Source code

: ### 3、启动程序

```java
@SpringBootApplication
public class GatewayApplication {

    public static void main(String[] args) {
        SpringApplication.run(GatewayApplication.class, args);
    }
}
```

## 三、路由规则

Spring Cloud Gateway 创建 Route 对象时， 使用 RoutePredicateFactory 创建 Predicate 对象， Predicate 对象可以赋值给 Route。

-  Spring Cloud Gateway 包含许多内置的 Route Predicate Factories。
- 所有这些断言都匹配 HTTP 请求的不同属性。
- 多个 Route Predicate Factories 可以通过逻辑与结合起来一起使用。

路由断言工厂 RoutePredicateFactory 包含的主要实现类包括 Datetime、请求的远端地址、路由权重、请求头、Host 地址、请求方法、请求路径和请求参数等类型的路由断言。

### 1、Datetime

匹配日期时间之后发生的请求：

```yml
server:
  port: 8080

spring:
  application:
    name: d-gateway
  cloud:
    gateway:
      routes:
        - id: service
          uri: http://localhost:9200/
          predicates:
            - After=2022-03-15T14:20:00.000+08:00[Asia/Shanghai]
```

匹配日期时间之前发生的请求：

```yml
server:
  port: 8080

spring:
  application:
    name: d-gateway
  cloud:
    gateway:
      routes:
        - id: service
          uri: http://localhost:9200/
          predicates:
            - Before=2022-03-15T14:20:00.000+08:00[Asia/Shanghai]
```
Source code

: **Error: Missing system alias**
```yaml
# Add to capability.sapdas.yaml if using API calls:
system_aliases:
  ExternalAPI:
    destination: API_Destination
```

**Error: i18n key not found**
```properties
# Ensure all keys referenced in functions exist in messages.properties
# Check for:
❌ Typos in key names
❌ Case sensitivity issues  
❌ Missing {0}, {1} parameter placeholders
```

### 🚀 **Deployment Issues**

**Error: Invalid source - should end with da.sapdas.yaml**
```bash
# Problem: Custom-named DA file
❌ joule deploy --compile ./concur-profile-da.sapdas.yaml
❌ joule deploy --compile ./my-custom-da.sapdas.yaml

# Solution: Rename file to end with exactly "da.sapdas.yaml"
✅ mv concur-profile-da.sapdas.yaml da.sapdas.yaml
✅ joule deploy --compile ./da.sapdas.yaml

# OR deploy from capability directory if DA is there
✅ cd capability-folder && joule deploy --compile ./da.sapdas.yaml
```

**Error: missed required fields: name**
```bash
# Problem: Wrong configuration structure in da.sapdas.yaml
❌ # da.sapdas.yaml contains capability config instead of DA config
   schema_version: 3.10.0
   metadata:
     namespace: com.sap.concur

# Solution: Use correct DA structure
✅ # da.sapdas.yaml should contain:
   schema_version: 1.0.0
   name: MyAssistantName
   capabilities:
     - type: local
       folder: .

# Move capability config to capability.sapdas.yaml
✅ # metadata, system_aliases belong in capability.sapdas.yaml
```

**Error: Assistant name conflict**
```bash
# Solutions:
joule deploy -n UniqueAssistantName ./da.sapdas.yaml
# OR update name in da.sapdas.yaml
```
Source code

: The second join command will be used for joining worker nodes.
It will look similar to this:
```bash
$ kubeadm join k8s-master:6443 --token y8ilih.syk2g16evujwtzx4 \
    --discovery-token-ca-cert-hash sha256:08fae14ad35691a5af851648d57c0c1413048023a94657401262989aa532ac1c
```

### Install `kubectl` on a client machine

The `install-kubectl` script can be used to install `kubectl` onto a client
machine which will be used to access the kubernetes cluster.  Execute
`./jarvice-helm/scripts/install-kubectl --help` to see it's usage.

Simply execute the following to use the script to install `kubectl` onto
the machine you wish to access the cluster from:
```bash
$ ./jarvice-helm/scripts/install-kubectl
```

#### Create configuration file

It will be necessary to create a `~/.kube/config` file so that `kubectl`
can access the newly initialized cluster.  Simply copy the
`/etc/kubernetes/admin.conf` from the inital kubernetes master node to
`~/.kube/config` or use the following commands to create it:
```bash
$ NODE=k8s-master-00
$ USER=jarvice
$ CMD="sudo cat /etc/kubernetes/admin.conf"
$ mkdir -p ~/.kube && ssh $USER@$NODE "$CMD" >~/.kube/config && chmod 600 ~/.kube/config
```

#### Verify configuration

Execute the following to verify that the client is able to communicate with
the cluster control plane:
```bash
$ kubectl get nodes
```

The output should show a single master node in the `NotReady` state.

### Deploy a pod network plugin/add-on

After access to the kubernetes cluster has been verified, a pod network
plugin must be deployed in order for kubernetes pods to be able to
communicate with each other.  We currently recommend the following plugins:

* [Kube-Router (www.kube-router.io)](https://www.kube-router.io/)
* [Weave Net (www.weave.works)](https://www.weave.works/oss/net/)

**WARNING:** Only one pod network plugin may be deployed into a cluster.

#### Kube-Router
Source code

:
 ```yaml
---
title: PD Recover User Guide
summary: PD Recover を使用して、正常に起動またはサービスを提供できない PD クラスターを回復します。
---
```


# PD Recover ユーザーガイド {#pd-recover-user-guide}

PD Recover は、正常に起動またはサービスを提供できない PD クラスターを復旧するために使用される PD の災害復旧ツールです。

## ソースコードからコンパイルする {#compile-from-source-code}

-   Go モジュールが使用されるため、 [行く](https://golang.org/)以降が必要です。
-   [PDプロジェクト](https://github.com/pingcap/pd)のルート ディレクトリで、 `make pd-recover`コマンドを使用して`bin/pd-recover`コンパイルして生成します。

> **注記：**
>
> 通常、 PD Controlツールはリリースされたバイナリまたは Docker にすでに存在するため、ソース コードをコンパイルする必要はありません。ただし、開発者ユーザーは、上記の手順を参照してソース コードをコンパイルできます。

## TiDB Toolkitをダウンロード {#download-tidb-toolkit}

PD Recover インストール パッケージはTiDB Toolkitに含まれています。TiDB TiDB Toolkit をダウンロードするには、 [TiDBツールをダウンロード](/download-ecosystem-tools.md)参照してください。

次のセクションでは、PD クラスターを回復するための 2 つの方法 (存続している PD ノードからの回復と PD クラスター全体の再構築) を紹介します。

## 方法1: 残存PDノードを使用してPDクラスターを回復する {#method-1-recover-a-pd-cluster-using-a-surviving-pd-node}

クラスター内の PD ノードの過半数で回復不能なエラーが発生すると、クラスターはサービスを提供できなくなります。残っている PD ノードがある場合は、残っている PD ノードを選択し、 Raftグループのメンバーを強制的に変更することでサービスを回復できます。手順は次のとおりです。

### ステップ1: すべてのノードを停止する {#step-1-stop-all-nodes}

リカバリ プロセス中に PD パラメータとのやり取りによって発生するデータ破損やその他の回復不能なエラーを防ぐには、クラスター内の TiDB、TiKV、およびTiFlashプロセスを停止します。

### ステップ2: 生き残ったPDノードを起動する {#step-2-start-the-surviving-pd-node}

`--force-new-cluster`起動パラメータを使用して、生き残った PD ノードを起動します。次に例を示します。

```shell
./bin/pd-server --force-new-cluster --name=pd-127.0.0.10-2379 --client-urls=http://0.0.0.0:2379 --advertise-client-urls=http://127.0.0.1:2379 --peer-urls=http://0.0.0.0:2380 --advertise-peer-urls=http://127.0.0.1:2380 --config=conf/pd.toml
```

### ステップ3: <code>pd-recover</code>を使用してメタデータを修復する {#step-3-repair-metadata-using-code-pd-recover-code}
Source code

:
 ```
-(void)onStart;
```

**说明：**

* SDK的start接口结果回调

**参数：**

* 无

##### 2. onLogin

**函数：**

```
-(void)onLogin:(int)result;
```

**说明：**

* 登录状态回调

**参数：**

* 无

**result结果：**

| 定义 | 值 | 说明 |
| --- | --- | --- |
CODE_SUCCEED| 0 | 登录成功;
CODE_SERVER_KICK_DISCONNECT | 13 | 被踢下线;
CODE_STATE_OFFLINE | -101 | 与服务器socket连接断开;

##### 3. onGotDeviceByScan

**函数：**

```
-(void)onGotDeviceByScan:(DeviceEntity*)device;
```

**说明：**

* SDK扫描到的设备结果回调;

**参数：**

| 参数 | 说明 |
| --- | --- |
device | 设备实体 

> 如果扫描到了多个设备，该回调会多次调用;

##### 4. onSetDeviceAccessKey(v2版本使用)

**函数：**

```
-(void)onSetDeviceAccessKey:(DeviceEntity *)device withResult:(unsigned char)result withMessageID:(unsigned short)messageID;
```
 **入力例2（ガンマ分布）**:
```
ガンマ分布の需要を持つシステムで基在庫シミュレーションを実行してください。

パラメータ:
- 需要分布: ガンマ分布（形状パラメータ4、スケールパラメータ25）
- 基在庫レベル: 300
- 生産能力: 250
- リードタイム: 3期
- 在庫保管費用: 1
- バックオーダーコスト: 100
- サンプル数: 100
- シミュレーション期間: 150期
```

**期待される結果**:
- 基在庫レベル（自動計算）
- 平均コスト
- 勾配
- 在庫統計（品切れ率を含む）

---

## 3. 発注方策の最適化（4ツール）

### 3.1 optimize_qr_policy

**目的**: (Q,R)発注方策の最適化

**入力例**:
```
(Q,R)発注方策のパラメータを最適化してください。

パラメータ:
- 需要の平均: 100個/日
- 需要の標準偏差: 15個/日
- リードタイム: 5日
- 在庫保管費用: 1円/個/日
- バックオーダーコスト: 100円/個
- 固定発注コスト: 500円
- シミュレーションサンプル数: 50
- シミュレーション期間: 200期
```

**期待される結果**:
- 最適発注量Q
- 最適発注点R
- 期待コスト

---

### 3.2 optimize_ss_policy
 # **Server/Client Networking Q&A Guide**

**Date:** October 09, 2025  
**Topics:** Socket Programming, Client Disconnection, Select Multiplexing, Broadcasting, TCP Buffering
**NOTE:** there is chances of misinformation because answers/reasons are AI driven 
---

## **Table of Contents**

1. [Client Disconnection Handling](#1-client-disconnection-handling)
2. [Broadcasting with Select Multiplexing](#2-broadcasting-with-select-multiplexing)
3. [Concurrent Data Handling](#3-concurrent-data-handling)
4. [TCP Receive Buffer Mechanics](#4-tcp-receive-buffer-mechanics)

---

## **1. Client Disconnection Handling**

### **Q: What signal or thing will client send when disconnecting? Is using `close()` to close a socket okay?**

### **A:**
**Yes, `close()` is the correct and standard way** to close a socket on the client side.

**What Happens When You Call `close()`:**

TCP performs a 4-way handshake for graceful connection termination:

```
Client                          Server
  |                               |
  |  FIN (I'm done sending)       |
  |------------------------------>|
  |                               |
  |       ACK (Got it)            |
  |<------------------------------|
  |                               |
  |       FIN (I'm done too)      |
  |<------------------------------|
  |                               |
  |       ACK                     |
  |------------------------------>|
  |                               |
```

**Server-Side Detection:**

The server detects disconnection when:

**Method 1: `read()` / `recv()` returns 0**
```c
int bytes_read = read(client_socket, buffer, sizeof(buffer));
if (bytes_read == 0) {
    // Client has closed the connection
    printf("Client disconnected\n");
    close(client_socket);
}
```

= = =

What you need to do:
Taking the line with "## 方法1: 残存PDノードを使用してPDクラスターを回復する" as the first and the line with "### ステップ2: 生き残ったPDノードを起動する" as the last, retype that stretch of the data above exactly, with no other lines.

Task result:
## 方法1: 残存PDノードを使用してPDクラスターを回復する {#method-1-recover-a-pd-cluster-using-a-surviving-pd-node}

クラスター内の PD ノードの過半数で回復不能なエラーが発生すると、クラスターはサービスを提供できなくなります。残っている PD ノードがある場合は、残っている PD ノードを選択し、 Raftグループのメンバーを強制的に変更することでサービスを回復できます。手順は次のとおりです。

### ステップ1: すべてのノードを停止する {#step-1-stop-all-nodes}

リカバリ プロセス中に PD パラメータとのやり取りによって発生するデータ破損やその他の回復不能なエラーを防ぐには、クラスター内の TiDB、TiKV、およびTiFlashプロセスを停止します。

### ステップ2: 生き残ったPDノードを起動する {#step-2-start-the-surviving-pd-node}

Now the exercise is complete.